Earl Shaffer is the first person known to have completed a thru-hike of the AT, a feat he first accomplished in 1948. A veteran of World War II, Shaffer decided to attempt the hike as a means of dealing with war-related stress, which included the death of his good friend and hiking partner in the Battle of Iwo Jima. Shaffer’s successful AT thru-hike demonstrated that it was in fact possible to hike the entire trail in one trip, and as a result, interest in the trail grew. Shaffer completed a second thru-hike in 1965, traveling southbound this time. And in 1998 at the age of 79, Shaffer marked the 50th anniversary of his initial thru-hike by achieving the feat a third and final time. Shaffer kept trail journals during all three of his thru-hikes, and these journals are all now part of the archival collection of the Smithsonian Institution’s Museum of American History. For my digital history print project, I propose to perform a textual analysis of Shaffer’s thru-hike journals in order to examine the themes and patterns present in his on-trail writings to assess how he ascribed meaning to his trail experiences.

____________________

▶ [TASK PROMPT]
Turn the paragraph beginning "Earl Shaffer is the first person" in the passage on Earl Shaffer into a short bulleted list that keeps its main facts. The lines that come next are separate material from the passage above.

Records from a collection
____________________

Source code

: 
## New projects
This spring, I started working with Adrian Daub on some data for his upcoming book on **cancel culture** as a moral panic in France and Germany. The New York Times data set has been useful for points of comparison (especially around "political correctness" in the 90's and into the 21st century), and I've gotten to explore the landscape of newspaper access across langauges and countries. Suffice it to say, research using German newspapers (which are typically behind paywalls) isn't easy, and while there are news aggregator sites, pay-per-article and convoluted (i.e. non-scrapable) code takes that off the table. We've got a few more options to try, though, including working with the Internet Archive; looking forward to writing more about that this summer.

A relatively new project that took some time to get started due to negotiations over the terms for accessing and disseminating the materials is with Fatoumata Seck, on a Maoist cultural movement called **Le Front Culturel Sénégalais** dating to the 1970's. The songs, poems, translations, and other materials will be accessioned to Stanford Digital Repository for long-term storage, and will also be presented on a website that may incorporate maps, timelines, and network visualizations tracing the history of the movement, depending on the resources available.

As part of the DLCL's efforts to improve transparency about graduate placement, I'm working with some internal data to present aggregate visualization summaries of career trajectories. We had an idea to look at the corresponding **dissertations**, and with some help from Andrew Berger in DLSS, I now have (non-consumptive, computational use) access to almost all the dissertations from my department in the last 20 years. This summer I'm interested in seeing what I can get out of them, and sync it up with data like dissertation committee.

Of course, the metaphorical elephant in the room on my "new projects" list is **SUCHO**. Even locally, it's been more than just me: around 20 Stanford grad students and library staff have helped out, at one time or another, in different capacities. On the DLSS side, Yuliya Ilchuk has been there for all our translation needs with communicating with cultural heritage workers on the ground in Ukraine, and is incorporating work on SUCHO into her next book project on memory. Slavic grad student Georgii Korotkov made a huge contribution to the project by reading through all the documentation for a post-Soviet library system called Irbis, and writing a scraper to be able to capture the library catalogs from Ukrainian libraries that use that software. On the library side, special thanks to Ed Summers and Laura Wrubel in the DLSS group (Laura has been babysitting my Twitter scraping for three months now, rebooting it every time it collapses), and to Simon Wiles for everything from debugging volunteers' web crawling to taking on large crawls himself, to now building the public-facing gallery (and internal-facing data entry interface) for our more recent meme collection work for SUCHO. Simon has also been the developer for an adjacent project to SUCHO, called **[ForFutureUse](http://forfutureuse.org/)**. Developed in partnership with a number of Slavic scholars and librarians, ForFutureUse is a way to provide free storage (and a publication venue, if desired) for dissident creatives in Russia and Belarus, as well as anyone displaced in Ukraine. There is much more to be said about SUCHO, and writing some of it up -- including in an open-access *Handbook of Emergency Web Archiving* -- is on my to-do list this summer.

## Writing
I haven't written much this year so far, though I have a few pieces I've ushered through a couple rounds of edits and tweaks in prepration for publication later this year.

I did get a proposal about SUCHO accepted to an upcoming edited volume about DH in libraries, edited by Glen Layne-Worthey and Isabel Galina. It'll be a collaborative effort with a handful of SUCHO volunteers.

____________________

▶ [RESPONSE TO THIS EXERCISE]
- Earl Shaffer, a World War II veteran, is the first person known to have thru-hiked the AT, in 1948.
- He took on the hike to deal with war-related stress, including the death of his good friend and hiking partner in the Battle of Iwo Jima.
- His success showed the entire trail could be hiked in one trip, and interest in the trail grew.
- He thru-hiked again in 1965, southbound.
- In 1998, at 79, he thru-hiked a third and final time to mark the 50th anniversary of his first.
- His journals from all three hikes are in the archival collection of the Smithsonian Institution's Museum of American History.
- For a digital history print project, the writer proposes a textual analysis of these journals to examine their themes and patterns and assess how Shaffer ascribed meaning to his trail experiences.